Científicos de la Universidad de ese estado están avanzando en la investigación sobre una variedad genéticamente modificada de plátano y han llegado a la fase de pruebas en humanos. Para ello, han buscado a doce voluntarios para que se coman tres plátanos, uno de ellos transgénicos, y a continuación se sometan a controles médicos.

Según la normativa estadounidense, establecida por la FDA (Food and Drug Administration), la seguridad de los OGM se establece al demostrar que tienen unos niveles similares de nutrientes y de toxinas que los cultivos tradicionales.

La noticia no está libre de polémica debido a la oposición de algunos grupos al consumo de productos transgénicos. En este caso en concreto, algunos activistas enviaron una petición pidiendo que se detuviese el proyecto.

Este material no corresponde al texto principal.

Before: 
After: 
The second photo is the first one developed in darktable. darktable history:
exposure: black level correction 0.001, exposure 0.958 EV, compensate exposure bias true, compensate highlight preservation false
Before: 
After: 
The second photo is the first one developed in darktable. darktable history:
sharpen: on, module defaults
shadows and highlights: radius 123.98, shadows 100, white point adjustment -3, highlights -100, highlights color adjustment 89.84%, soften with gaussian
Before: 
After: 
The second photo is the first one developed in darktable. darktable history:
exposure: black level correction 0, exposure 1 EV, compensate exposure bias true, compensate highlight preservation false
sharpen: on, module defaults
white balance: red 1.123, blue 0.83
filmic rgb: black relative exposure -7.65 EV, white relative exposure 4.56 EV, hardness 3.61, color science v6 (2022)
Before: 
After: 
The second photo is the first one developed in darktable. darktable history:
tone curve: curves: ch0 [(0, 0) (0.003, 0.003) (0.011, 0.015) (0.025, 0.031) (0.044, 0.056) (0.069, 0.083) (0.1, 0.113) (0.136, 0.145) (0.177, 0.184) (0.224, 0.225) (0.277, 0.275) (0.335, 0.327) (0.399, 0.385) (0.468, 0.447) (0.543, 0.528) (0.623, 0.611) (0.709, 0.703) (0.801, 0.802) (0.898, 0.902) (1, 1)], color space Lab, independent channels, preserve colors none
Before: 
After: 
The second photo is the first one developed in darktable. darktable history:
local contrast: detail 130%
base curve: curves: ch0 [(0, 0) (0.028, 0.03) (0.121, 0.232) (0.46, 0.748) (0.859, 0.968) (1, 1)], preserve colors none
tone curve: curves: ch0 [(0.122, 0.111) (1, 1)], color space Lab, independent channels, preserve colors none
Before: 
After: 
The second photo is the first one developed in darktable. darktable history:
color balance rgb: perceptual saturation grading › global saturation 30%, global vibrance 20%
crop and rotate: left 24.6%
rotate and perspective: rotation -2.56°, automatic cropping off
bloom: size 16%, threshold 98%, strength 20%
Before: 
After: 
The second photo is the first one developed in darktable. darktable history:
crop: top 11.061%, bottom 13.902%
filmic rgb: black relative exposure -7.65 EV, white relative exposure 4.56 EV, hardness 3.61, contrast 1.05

En el caso de los plátanos transgénicos que está probando la Universidad Estatal de Iowa, se trata de una variedad desarrollada por científicos de la Universidad Tecnológica de Queensland, en Australia, con financiación de la Fundación Bill y Melinda Gates. Lo que los científicos hicieron fue introducir en la ya conocida como Super Banana un gen de otra variedad que promueve la producción de beta-caroteno (de ahí el color anaranjado), un precursor de la vitamina A. La idea es que esta variedad pueda consumirse en lugares donde la dieta no favorece la ingesta suficiente de beta-carotenos, causando en la población una carencia de vitamina A y problemas de salud relacionados, especialmente con la vista.